When attending a conference be sure to bring business cards. Even if you are not looking for a job, this will help establish connections. Ask for business cards (making notes and saving them) for future needs.
Take notes at user groups or conferences to reinforce and clarify what you've learned. Keep notes for future use and can share with others, including your peers at work (internal networking).
Thank the presenter and ask questions and make notes of the answer - most presenters really appreciate questions. Ask for business cards and ask questions during networking opportunities and poster sessions (if the conference has poster sessions) as well.
Dress professionally even if you are not looking for a job you want people to remember you positively - as a professional.
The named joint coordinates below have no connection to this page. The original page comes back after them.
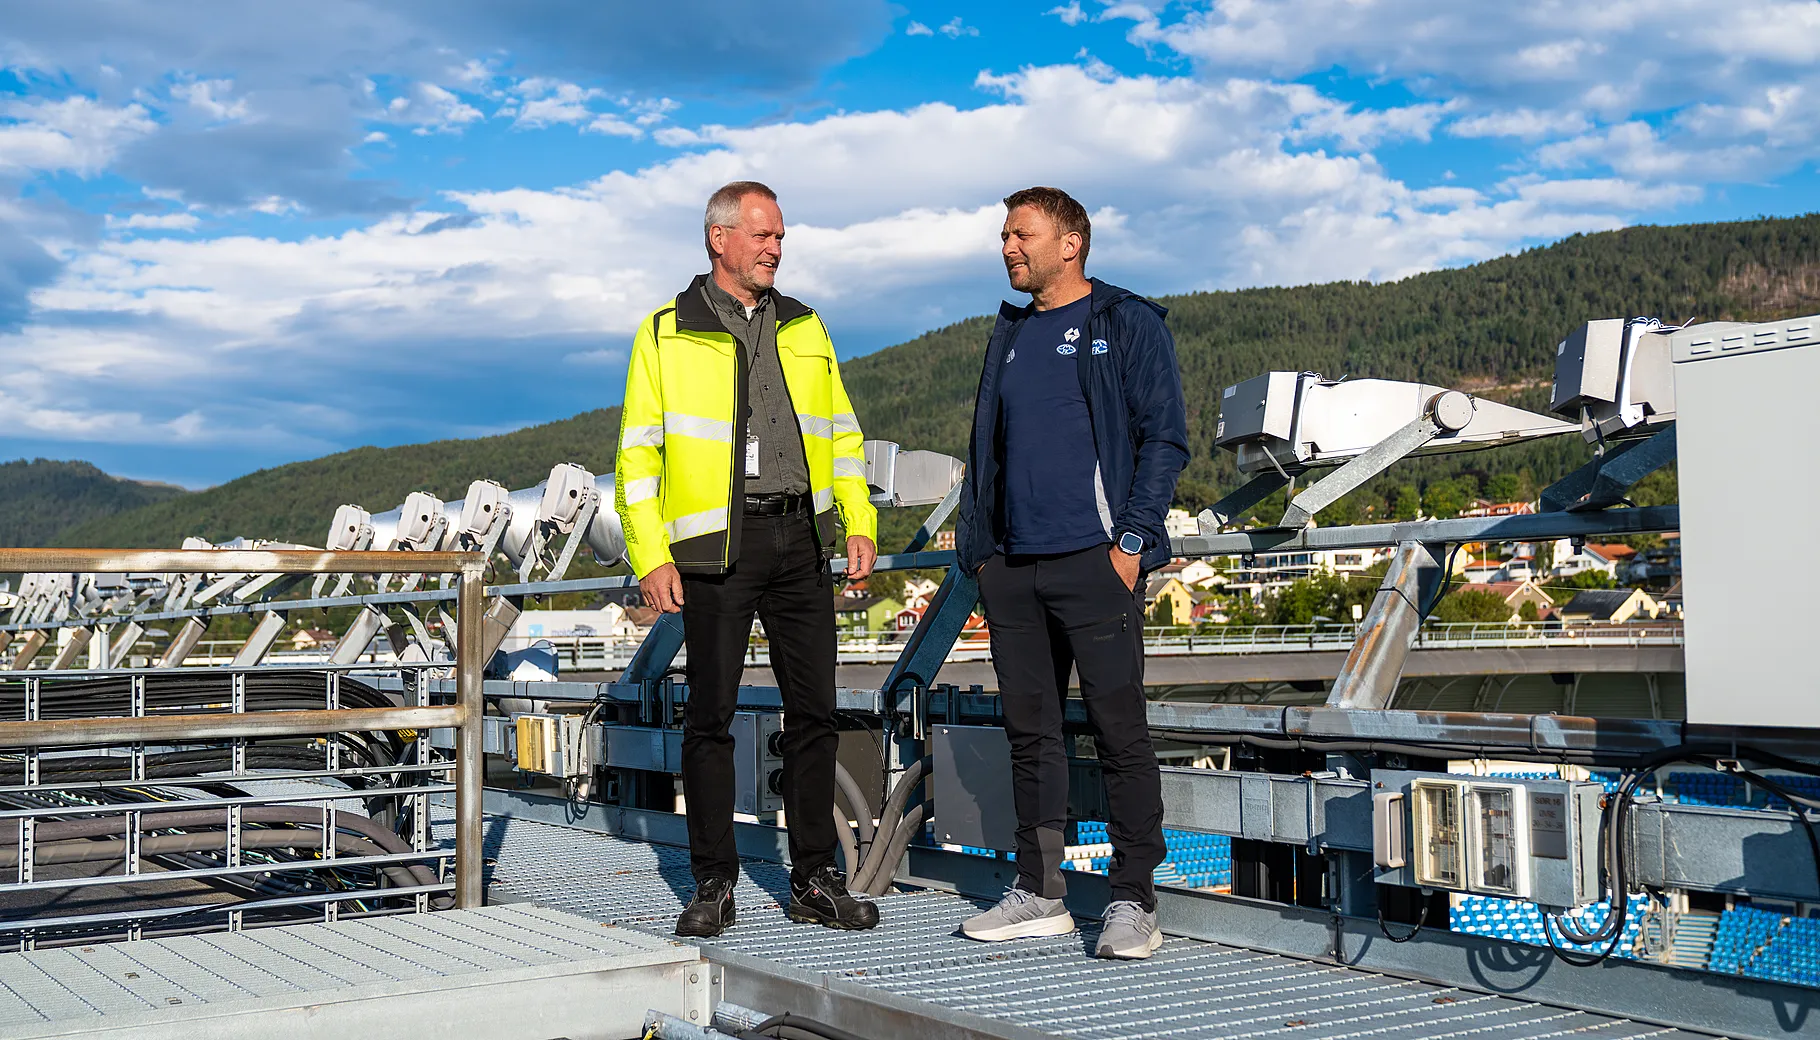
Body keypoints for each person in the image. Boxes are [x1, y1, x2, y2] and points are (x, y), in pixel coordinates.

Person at [615, 180, 881, 938]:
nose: (775, 248)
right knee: (711, 719)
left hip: (800, 537)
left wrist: (856, 519)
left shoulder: (805, 326)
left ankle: (815, 879)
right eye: (762, 236)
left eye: (780, 237)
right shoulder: (665, 332)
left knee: (815, 714)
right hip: (713, 549)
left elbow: (843, 433)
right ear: (719, 240)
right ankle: (713, 883)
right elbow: (638, 456)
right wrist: (650, 553)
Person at [955, 186, 1188, 959]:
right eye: (1004, 235)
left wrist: (1131, 542)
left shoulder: (1124, 322)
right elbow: (988, 446)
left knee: (1121, 734)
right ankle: (1039, 892)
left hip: (1096, 561)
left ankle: (1133, 902)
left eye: (1021, 234)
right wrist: (982, 552)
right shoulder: (1011, 332)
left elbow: (1165, 439)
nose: (1007, 247)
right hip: (1013, 566)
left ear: (1071, 243)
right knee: (1031, 734)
This does not mean wearing a suit (unless you are presenting or looking for a job, or like to wear suits - I do), just being professional (not too casual). Sometimes adding a jacket or a dressier pair of shoes can dress up a casual look.
Virginia Tech has some excellent advice on when to dress "business casual" as well as guidelines. They are somewhat conservative, but an excellent start, especially when it is the first time you have attended a conference. A good friend once advised me that "it is better to over dress than under dress" (thank you Becky!). This is true for conference attendance, as well as a social event. About.com has some examples, and even the Wikipedia even has a definition of business casual.
What is your favorite conference for networking opportunities? What hints do you have?